I've been using solarwinds for a while now but have never really needed to mess with the database, our NPM is getting slower & slower so I asked our SQL guy to have a look at the database and he has said.
"'Your database is actually only 2.5 Gb. The files are bigger but are half empty. There are only a few tables of any significant size but it would appear that no index rebuilds are being done as they are very badly fragmented which can kill performance. I need to implement index rebuilds before I can go much further because although it may not completely cure the problem, if it isn't done we won't be able to see the wood for the trees. I will also need to know when the best time is to run the job (sometime at night?), which will be a scheduled task run weekly.
The other thing which jumped out immediately was one large table ("NPM_ScheduledJobJournal" with 1.7 million rows) with no indexes at all. I would like to add at least a clustering index to this. Would that be OK? Other than that the database looks fairly well structured."
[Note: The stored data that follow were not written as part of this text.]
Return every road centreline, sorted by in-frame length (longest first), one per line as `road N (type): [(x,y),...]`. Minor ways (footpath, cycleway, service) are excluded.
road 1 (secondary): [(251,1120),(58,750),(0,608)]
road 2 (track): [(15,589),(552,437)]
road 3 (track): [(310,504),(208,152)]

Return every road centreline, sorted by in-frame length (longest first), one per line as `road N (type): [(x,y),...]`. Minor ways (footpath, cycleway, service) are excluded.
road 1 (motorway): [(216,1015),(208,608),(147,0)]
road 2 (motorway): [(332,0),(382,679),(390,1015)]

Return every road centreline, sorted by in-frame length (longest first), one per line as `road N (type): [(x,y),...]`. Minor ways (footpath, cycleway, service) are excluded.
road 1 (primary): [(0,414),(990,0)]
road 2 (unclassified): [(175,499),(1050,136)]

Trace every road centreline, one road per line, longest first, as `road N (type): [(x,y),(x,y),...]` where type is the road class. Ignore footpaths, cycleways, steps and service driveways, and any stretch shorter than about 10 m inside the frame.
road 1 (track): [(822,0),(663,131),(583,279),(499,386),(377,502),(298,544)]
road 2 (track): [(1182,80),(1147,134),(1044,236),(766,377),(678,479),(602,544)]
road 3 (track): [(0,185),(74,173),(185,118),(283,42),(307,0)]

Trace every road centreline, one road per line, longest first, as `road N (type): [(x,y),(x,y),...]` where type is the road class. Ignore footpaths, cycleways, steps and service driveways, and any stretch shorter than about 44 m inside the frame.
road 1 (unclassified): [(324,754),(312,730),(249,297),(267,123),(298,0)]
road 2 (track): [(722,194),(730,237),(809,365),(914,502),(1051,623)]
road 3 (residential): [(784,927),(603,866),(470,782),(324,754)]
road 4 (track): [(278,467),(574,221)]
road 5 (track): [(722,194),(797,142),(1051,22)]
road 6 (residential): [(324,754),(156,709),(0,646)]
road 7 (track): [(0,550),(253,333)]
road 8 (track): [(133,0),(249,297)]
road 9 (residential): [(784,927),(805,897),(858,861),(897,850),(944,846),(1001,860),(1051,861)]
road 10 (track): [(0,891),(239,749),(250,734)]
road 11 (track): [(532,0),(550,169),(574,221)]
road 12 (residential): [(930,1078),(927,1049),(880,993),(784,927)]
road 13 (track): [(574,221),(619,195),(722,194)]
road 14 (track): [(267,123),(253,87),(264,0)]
and after I asked him if doing this would effect the 24\7 running of the application he said
"When the index rebuild runs it will lock each table in turn as it is rebuilt. We usually schedule rebuilds at a time when there is little server activity, but if you're running 24x7 that won't be possible. What should happen is that any updates from the application will queue while the table is locked, but with the size of some of the tables in this database (there are two with over 6 million rows which actually comprise the majority of the database) each one could take a couple of minutes. If the application tries to update that table while it is being rebuilt, whether it will succeed or fail depends on how long a time-out period the application has set. The default is 5 minutes and if that is what it uses then we shouldn't see any issues, but it is entirely under the control of the application and if it has set a much shorter time out then we will see errors. There isn't really any way round this with the edition of SQL Server you are using (SQL Server 2005 Enterprise Edition can do on-line index rebuilds, but it comes at a cost).
I wonder if it is worth you running this by the application vendor, as I'm sure they must come across this issue often if their software is designed for 24x7 operation."
Sorry if this turned out to be a rather long post but has anyone here had similar problems and do we know the timeout for the application when the tables are locked?
thanks for bothering to read this one!